#### [WORK TASK]
Make an exact copy of the records that follow, with each picture omitted.

#### [INPUT]
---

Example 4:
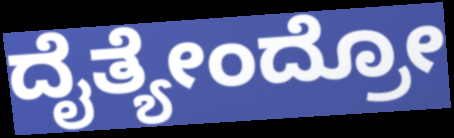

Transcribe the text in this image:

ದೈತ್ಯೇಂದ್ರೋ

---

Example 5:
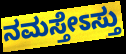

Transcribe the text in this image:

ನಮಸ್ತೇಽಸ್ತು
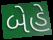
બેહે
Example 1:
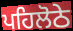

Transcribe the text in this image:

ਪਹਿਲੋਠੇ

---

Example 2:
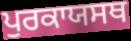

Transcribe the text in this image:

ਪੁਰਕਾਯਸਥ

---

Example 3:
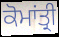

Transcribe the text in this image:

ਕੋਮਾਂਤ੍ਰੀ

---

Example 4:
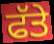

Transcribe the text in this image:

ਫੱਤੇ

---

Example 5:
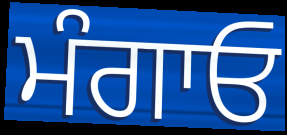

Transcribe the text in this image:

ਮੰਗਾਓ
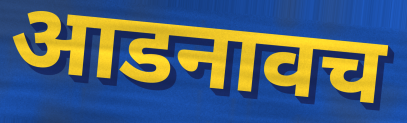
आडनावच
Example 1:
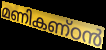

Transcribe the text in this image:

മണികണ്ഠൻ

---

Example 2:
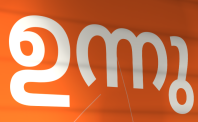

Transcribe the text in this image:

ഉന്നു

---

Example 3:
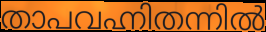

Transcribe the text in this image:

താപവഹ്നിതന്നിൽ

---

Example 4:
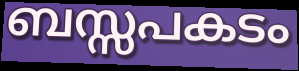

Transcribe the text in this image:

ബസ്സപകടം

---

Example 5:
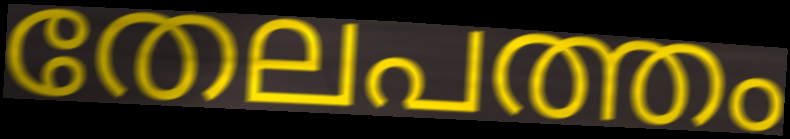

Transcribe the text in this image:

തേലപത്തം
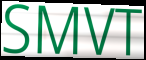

#### [WRITTEN SOLUTION]
---

Example 4:

Transcribe the text in this image:

ದೈತ್ಯೇಂದ್ರೋ

---

Example 5:

Transcribe the text in this image:

ನಮಸ್ತೇಽಸ್ತು
બેહે
Example 1:

Transcribe the text in this image:

ਪਹਿਲੋਠੇ

---

Example 2:

Transcribe the text in this image:

ਪੁਰਕਾਯਸਥ

---

Example 3:

Transcribe the text in this image:

ਕੋਮਾਂਤ੍ਰੀ

---

Example 4:

Transcribe the text in this image:

ਫੱਤੇ

---

Example 5:

Transcribe the text in this image:

ਮੰਗਾਓ
आडनावच
Example 1:

Transcribe the text in this image:

മണികണ്ഠൻ

---

Example 2:

Transcribe the text in this image:

ഉന്നു

---

Example 3:

Transcribe the text in this image:

താപവഹ്നിതന്നിൽ

---

Example 4:

Transcribe the text in this image:

ബസ്സപകടം

---

Example 5:

Transcribe the text in this image:

തേലപത്തം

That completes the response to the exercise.